I want to apply two coats of Synthaprufe to one of our internal (non-DPC'd) walls.

The instructions say that you need to finish with 12mm of plaster and so presumably I need to chisel out the old plaster to approximately that depth...so that the finished plaster will be more or less in line with the plaster higher up the wall?

If so do I need to do any preparatory work to the chisselled out wall prior to the application of Synthaprufe? The instructions are silent on this issue. The current wall surface is very friable and powdery (efflorescence?) and my concern is that if I do chisel out the plaster then the surface left will be too friable for the Synthaprufe to adhere to.

In some areas the finish top coat is no longer adhering to the underlying bonding. Part of me wants to just hack it all back to the (probably) rotten oak sole plates but don't want to make unnecessary work for myself.

Last question. The instructions refer to blinding the final coat with sharp sand. 'Blinding'...does this mean throwing sand onto the still-wet Synthaprufe to provide a key for subsequent plastering?

What would you guys do?


----------



## jasonB (13 Aug 2006)

I would take off all the plaster as any that is left behind the synthaproof will be subject to moisture. Give the wall a good wirebrushing to remove as much loose material as possible before coating.

Blinding means as you say throwing dry coarse sharp sand at the wall to give a key. I would be tempted to render and set rather than use bonding and finish.

PS don't use your best paint brush to apply the synthaproof :wink: 

Jason


----------



## RogerS (13 Aug 2006)

jasonB":3cwr76m2 said:


> to render and set
> Jason



Thanks Jason.

Render and set? Cement render I think I understand but 'set'?

Many thanks

Roger


----------



## jasonB (13 Aug 2006)

Coat of finish plaster on the render scratch coat.

Jason


----------



## RogerS (13 Aug 2006)

Thanks, Jason...


----------



## RogerS (18 Aug 2006)

OK - hacked off the plaster to reveal, as suspected, very soggy sole plate. Now I'm not going to replace that but I'll chop off all the rotten oak.

Usually I would then liberally pour a load of Cuprinol anti-wet rot stuff all over it but would this affect the Synthaprufe?

Many thanks

Roger


----------



## jasonB (18 Aug 2006)

Give the 5star wood treatment a week to allow any solvents to evaporate and you should be OK.

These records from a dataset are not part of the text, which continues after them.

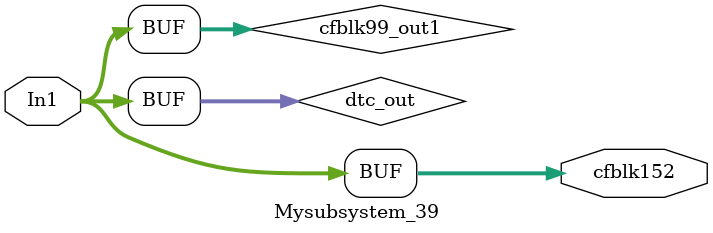
<source format=v>



`timescale 1 ns / 1 ns

module Mysubsystem_39
          (In1,
           cfblk152);


  input   [7:0] In1;  // uint8
  output  [7:0] cfblk152;  // uint8


  wire [7:0] dtc_out;  // ufix8
  wire [7:0] cfblk99_out1;  // uint8


  assign dtc_out = In1;



  assign cfblk99_out1 = dtc_out;



  assign cfblk152 = cfblk99_out1;

endmodule  // Mysubsystem_39


</source>
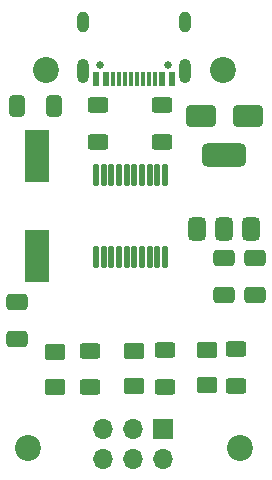
<source format=gbr>
%TF.GenerationSoftware,KiCad,Pcbnew,8.0.0*%
%TF.CreationDate,2026-01-12T19:07:33+05:30*%
%TF.ProjectId,PICKit_Clone_KiCAD,5049434b-6974-45f4-936c-6f6e655f4b69,1.0*%
%TF.SameCoordinates,Original*%
%TF.FileFunction,Soldermask,Top*%
%TF.FilePolarity,Negative*%
%FSLAX46Y46*%
G04 Gerber Fmt 4.6, Leading zero omitted, Abs format (unit mm)*
G04 Created by KiCad (PCBNEW 8.0.0) date 2026-01-12 19:07:33*
%MOMM*%
%LPD*%
G01*
G04 APERTURE LIST*
G04 Aperture macros list*
%AMRoundRect*
0 Rectangle with rounded corners*
0 $1 Rounding radius*
0 $2 $3 $4 $5 $6 $7 $8 $9 X,Y pos of 4 corners*
0 Add a 4 corners polygon primitive as box body*
4,1,4,$2,$3,$4,$5,$6,$7,$8,$9,$2,$3,0*
0 Add four circle primitives for the rounded corners*
1,1,$1+$1,$2,$3*
1,1,$1+$1,$4,$5*
1,1,$1+$1,$6,$7*
1,1,$1+$1,$8,$9*
0 Add four rect primitives between the rounded corners*
20,1,$1+$1,$2,$3,$4,$5,0*
20,1,$1+$1,$4,$5,$6,$7,0*
20,1,$1+$1,$6,$7,$8,$9,0*
20,1,$1+$1,$8,$9,$2,$3,0*%
G04 Aperture macros list end*
%ADD10RoundRect,0.250000X-0.412500X-0.650000X0.412500X-0.650000X0.412500X0.650000X-0.412500X0.650000X0*%
%ADD11C,2.200000*%
%ADD12RoundRect,0.250001X0.624999X-0.462499X0.624999X0.462499X-0.624999X0.462499X-0.624999X-0.462499X0*%
%ADD13R,2.000000X4.500000*%
%ADD14RoundRect,0.250000X1.000000X0.650000X-1.000000X0.650000X-1.000000X-0.650000X1.000000X-0.650000X0*%
%ADD15RoundRect,0.250000X0.625000X-0.400000X0.625000X0.400000X-0.625000X0.400000X-0.625000X-0.400000X0*%
%ADD16RoundRect,0.125000X0.125000X-0.825000X0.125000X0.825000X-0.125000X0.825000X-0.125000X-0.825000X0*%
%ADD17RoundRect,0.250000X-0.650000X0.412500X-0.650000X-0.412500X0.650000X-0.412500X0.650000X0.412500X0*%
%ADD18RoundRect,0.250000X-0.625000X0.400000X-0.625000X-0.400000X0.625000X-0.400000X0.625000X0.400000X0*%
%ADD19RoundRect,0.375000X0.375000X-0.625000X0.375000X0.625000X-0.375000X0.625000X-0.375000X-0.625000X0*%
%ADD20RoundRect,0.500000X1.400000X-0.500000X1.400000X0.500000X-1.400000X0.500000X-1.400000X-0.500000X0*%
%ADD21C,0.650000*%
%ADD22R,0.600000X1.240000*%
%ADD23R,0.300000X1.240000*%
%ADD24O,1.000000X1.800000*%
%ADD25O,1.000000X2.100000*%
%ADD26R,1.700000X1.700000*%
%ADD27O,1.700000X1.700000*%
%ADD28RoundRect,0.250001X-0.624999X0.462499X-0.624999X-0.462499X0.624999X-0.462499X0.624999X0.462499X0*%
%ADD29RoundRect,0.250000X0.650000X-0.412500X0.650000X0.412500X-0.650000X0.412500X-0.650000X-0.412500X0*%
G04 APERTURE END LIST*
D10*
%TO.C,C6*%
X136127500Y-78580000D03*
X139252500Y-78580000D03*
%TD*%
D11*
%TO.C,H3*%
X137000000Y-107500000D03*
%TD*%
D12*
%TO.C,D2*%
X152189999Y-102157500D03*
X152190001Y-99182500D03*
%TD*%
D13*
%TO.C,Y1*%
X137780000Y-91280000D03*
X137780000Y-82780000D03*
%TD*%
D14*
%TO.C,D5*%
X155651050Y-79425584D03*
X151651050Y-79425584D03*
%TD*%
D15*
%TO.C,R7*%
X154670000Y-102250000D03*
X154670000Y-99150000D03*
%TD*%
%TO.C,R8*%
X148600000Y-102320000D03*
X148600000Y-99220000D03*
%TD*%
D16*
%TO.C,U1*%
X142795001Y-91360000D03*
X143445000Y-91360000D03*
X144094999Y-91360001D03*
X144744999Y-91359999D03*
X145395000Y-91360000D03*
X146045000Y-91360000D03*
X146694999Y-91359999D03*
X147345000Y-91360000D03*
X147995000Y-91360000D03*
X148645001Y-91360001D03*
X148644999Y-84360000D03*
X147995000Y-84360000D03*
X147345001Y-84359999D03*
X146695001Y-84360001D03*
X146045000Y-84360000D03*
X145395000Y-84360000D03*
X144745001Y-84360001D03*
X144095000Y-84360000D03*
X143445000Y-84360000D03*
X142794999Y-84359999D03*
%TD*%
D15*
%TO.C,R15*%
X148400000Y-81570000D03*
X148400000Y-78470000D03*
%TD*%
D17*
%TO.C,C4*%
X156230003Y-91417498D03*
X156229997Y-94542502D03*
%TD*%
D18*
%TO.C,R6*%
X142240000Y-99262499D03*
X142240000Y-102362499D03*
%TD*%
D11*
%TO.C,H4*%
X155000000Y-107500000D03*
%TD*%
D19*
%TO.C,U3*%
X151340000Y-88989999D03*
X153640000Y-88990000D03*
D20*
X153640000Y-82690000D03*
D19*
X155939998Y-88990001D03*
%TD*%
D21*
%TO.C,J1*%
X148890000Y-75105000D03*
X143110000Y-75104998D03*
D22*
X149200000Y-76225000D03*
X148399998Y-76225000D03*
D23*
X147250001Y-76225002D03*
X146249998Y-76224998D03*
X145750000Y-76224998D03*
X144750002Y-76225000D03*
D22*
X143600002Y-76225000D03*
X142800000Y-76225000D03*
X142800000Y-76225000D03*
X143600002Y-76225000D03*
D23*
X144249998Y-76225001D03*
X145250000Y-76225000D03*
X146750002Y-76225001D03*
X147750001Y-76224999D03*
D22*
X148399998Y-76225000D03*
X149200000Y-76225000D03*
D24*
X150320001Y-71425000D03*
D25*
X150320000Y-75625000D03*
X141680000Y-75625000D03*
D24*
X141680000Y-71425000D03*
%TD*%
D15*
%TO.C,R14*%
X142990000Y-81600000D03*
X142990000Y-78500000D03*
%TD*%
D11*
%TO.C,H2*%
X153500000Y-75500000D03*
%TD*%
D26*
%TO.C,J2*%
X148425000Y-105855000D03*
D27*
X148424997Y-108395002D03*
X145884998Y-105854997D03*
X145885000Y-108395000D03*
X143345000Y-105855000D03*
X143345000Y-108395001D03*
%TD*%
D12*
%TO.C,D3*%
X146019999Y-102247500D03*
X146020001Y-99272500D03*
%TD*%
D28*
%TO.C,D1*%
X139310000Y-99347499D03*
X139310002Y-102322499D03*
%TD*%
D11*
%TO.C,H1*%
X138560000Y-75530000D03*
%TD*%
D17*
%TO.C,C5*%
X153620000Y-91420000D03*
X153620002Y-94545002D03*
%TD*%
D29*
%TO.C,C7*%
X136109999Y-98282501D03*
X136110001Y-95157499D03*
%TD*%
M02*

</source>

I would be worried about treating a wall with wood in it in the way you suggest, by covering it in synthaproof you will be sealing in any moisture that is traveling up from the ground. Better to go for a breathable finish or insert a DPC below the timber sole plate. I had assumed you were talking about a masonary wall in my earlier replys.

Jason


----------



## RogerS (18 Aug 2006)

Well the sole plate has been there for about 300 years.

In an ideal world I would excavate footings, insert a DPC, replace with a new sole plate and carry on from there. Somehow I don't think that I'll be going down that route....otherwise we'd end up doing the rest of the place in the same way and then when would I get time for woodworking!

I know it's not ideal to seal in the moisture but it's not particularly load bearing where it's rotten-ish. It's an internal wall and I like the idea of breather paper..even to the extent of leaving the other side exposed (as it goes into the utility area) and so allowing the sole plate to dry out (maybe..be a long time I reckon) but I reckon the smell of damp rotten wood will be too offputting.


----------